Elle répugne à donner les détails dérangeants de la douzaine de rencontres qui ont eu lieu entre février 2013 et juin 2014, à Bruxelles, Londres et Paris et dans une autre ville qu'elle ne souhaite pas indiquer. La première se serait déroulée, comme le relate la plainte, dans la capitale belge, au Radison Blue Hôtel. «J'ai renoncé à un voyage pour me rendre à ce rendez-vous», dit-elle, étonnée et séduite qu'un tel personnage s'intéresse à elle. «Il savait déjà tout de moi à travers les échanges que nous avions eus pendant une semaine», dit Marie. Selon la plainte, le prédicateur lui aurait donné des instructions précises pour qu'elle le rejoigne en toute discrétion.
Cauchemar
Très vite, selon les dires de Marie, la rencontre tourne au cauchemar. «Au bout de quelques minutes, il m'a tirée par les cheveux, m'a mise à genoux et m'a imposé une fellation qui m'étouffait. En me tenant la tête, il me disait "avale cela, chienne !"», raconte, en larmes, Marie. Après une pénétration vaginale imposée, Tariq Ramadan aurait entraîné la jeune femme dans la salle de bains. Le récit qu'elle livre de la suite rappelle l'agression relatée par Christelle, l'une des deux autres plaignantes.

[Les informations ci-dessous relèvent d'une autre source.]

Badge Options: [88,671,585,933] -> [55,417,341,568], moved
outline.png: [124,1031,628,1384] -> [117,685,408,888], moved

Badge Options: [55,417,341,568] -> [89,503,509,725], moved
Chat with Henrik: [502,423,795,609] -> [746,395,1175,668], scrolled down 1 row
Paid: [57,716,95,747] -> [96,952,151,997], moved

Ancienne escort girl très occasionnelle («quelques relations tarifées», selon son récit à Libération), Marie aurait rompu avec la prostitution bien avant sa rencontre avec Tariq Ramadan. En 2015, elle a témoigné dans la sulfureuse affaire du Carlton. Soupçonné (avec d'autres prévenus) de proxénétisme aggravé, Dominique Strauss-Kahn avait été finalement relaxé. Tariq Ramadan aurait utilisé le passé de la jeune femme pour faire pression et l'obliger à poursuivre la relation contre son gré. «Il s'est servi de tout ce que j'ai pu lui raconter, en me menaçant de tout montrer à ma famille, en disant que cela m'anéantirait et que cela mettrait à terre», raconte Marie.

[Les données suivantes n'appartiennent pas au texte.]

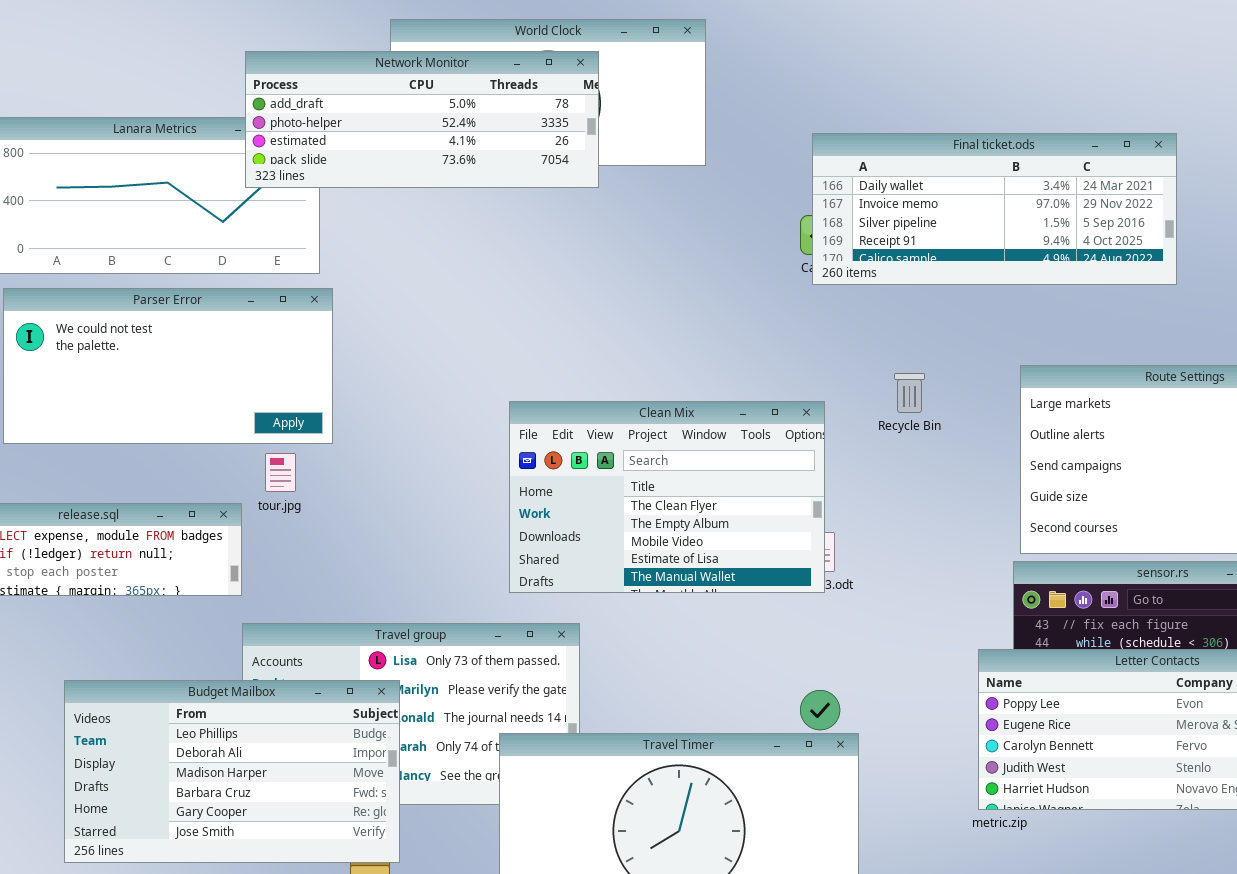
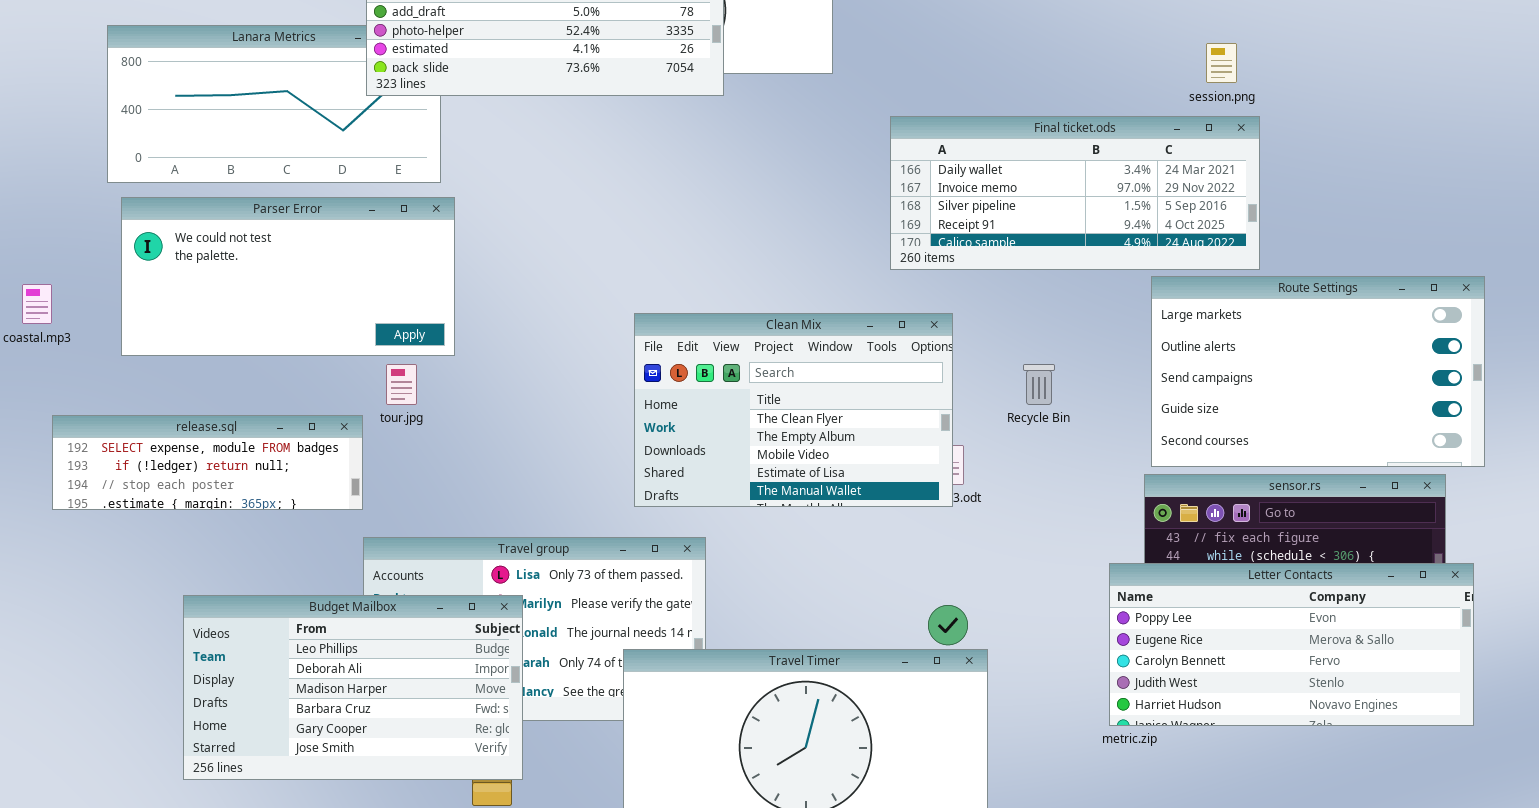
Final ticket.ods: [812,133,1177,285] -> [890,116,1260,270], moved
Recycle Bin: [894,373,925,413] -> [1023,364,1055,405], moved

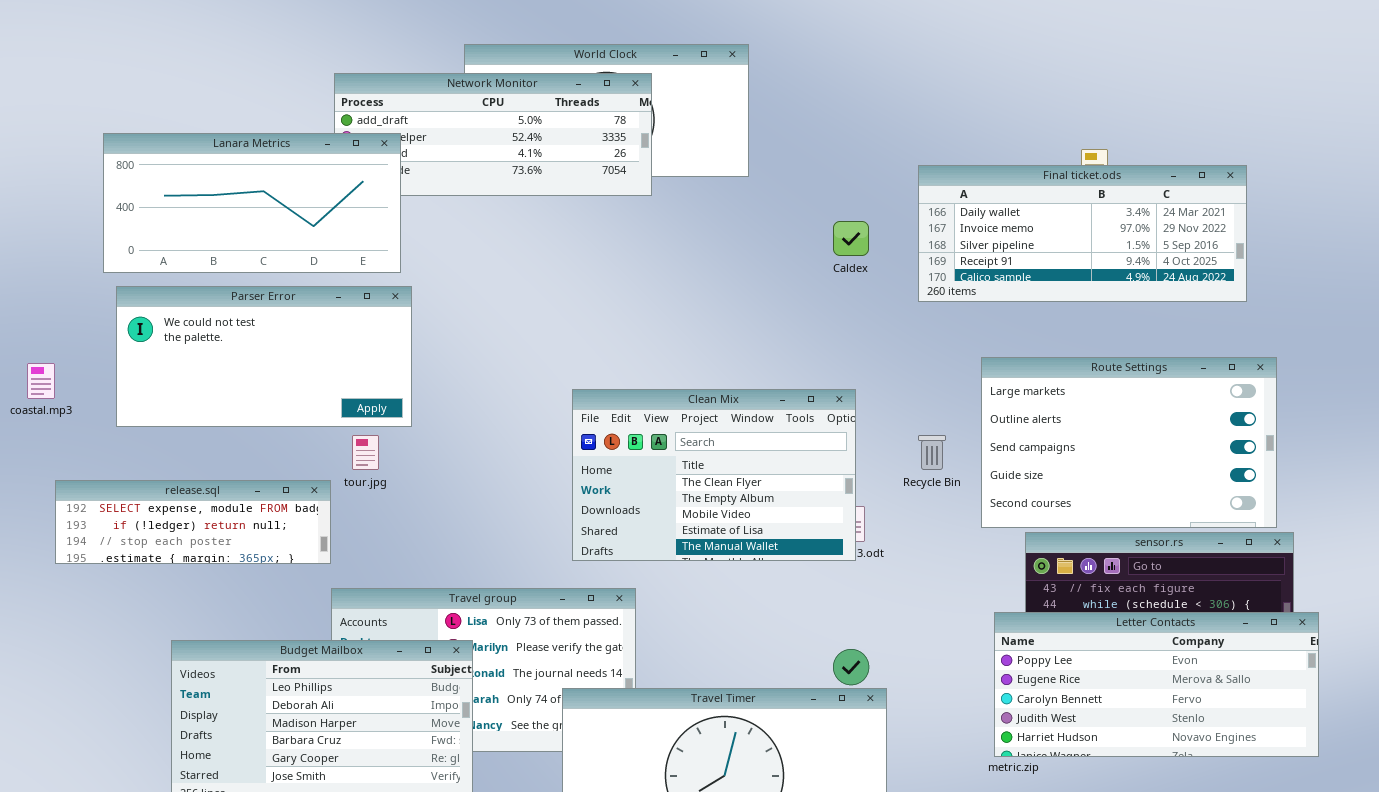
Lanara Metrics: [107,25,441,183] -> [103,133,401,273], raised
Final ticket.ods: [890,116,1260,270] -> [918,165,1247,302], moved
Route Settings: [1151,276,1485,467] -> [981,357,1277,528], moved

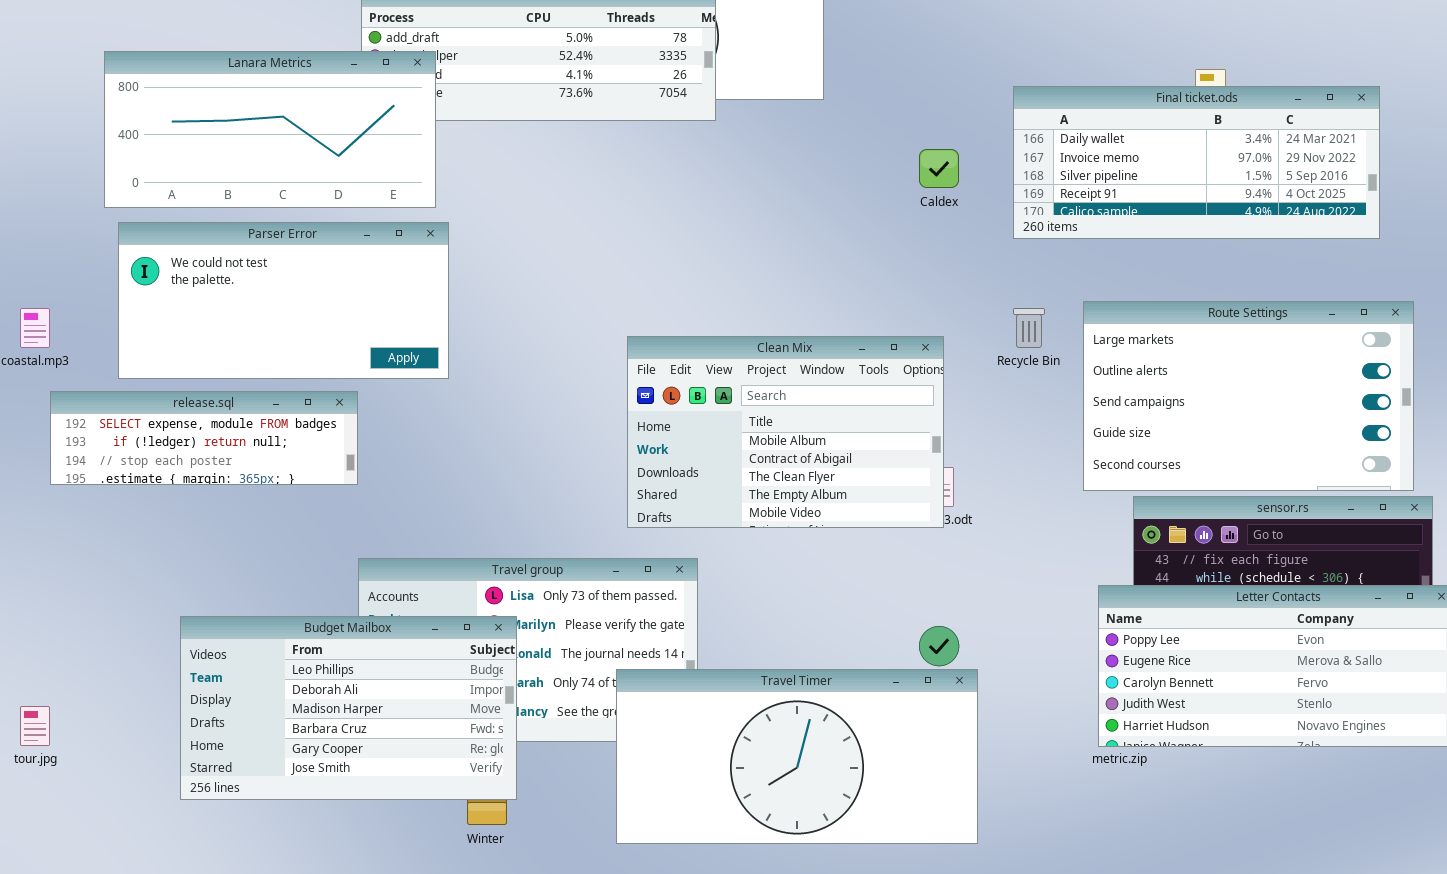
Clean Mix: [572,389,856,561] -> [627,336,944,528], scrolled up 2 rows
tour.jpg: [352,435,379,470] -> [20,706,50,746], moved
Recycle Bin: [918,435,946,470] -> [1013,308,1045,348], moved
release.sql: [55,480,331,564] -> [50,391,358,485], moved

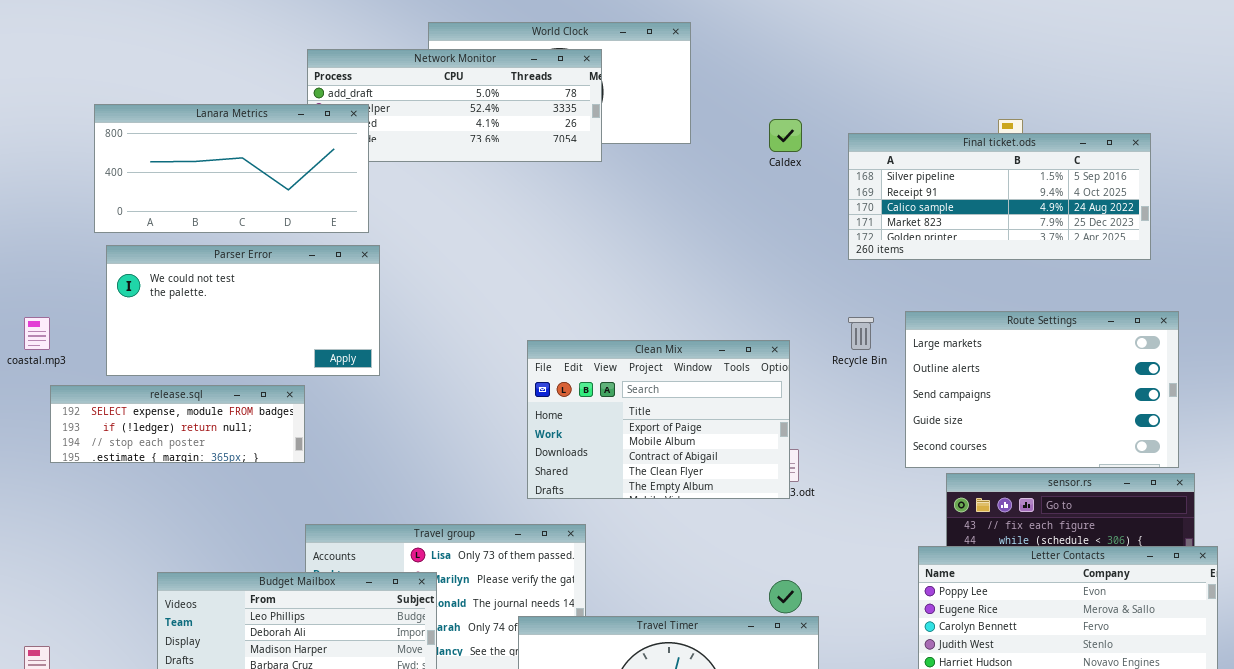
Final ticket.ods: [1013,86,1380,239] -> [848,133,1151,260], scrolled down 2 rows
Caldex: [919,149,959,188] -> [769,119,802,152], moved
Clean Mix: [627,336,944,528] -> [527,340,790,499], scrolled up 1 row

«Notre dernière rencontre a été la plus dure et la plus violente», confie-t-elle. Selon la plainte, Tariq Ramadan lui aurait «ordonné d'amener une autre femme avec elle». Mais la rencontre à trois tourne court. Le prédicateur, selon le témoignage de Marie à Libération, s'en serait alors pris très violemment à elle. «J'ai failli mourir, j'avais la tête écrasée dans les coussins. Il m'étranglait pendant qu'il me pénétrait», confie-t-elle. Refusant dès lors toute rencontre, Marie explique qu'il lui a fallu quelques mois pour rompre définitivement. «Je veux un jour pouvoir lui dire tout le mal qu'il m'a fait», souffle-t-elle…
Détention provisoire
Placé depuis un mois en détention provisoire à la prison de Fleury-Mérogis, Tariq Ramadan a toujours nié les accusations des deux premières plaignantes, Henda Ayari et Christelle. D'ici la fin du mois, une nouvelle expertise médicale devrait trancher si son état de santé est compatible avec son incarcération. Le prédicateur affirme souffrir d'une sclérose en plaques et d'une neuropathie d'origine inconnue.

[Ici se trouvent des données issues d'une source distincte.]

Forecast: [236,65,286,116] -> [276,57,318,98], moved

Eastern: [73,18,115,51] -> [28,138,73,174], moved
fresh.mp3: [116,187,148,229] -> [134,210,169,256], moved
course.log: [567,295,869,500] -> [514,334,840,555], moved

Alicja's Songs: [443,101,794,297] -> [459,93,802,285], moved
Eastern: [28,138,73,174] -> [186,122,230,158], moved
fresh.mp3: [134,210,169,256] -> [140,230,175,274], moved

Sa mise en détention a suscité un tollé dans les milieux de l'islam militant. Relayée par les réseaux sociaux, une campagne très efficace met en cause la justice française, l'accusant de vouloir abattre Tariq Ramadan pour des motifs politiques. La décision de la cour d'incarcérer le théologien a été notamment justifiée, «par crainte que celui-ci ne renouvelle les faits de viol s'il était remis en liberté.» Deux autres motifs ont été avancés : le risque de pressions sur les témoins et les victimes, et la crainte d'une fuite à l'étranger.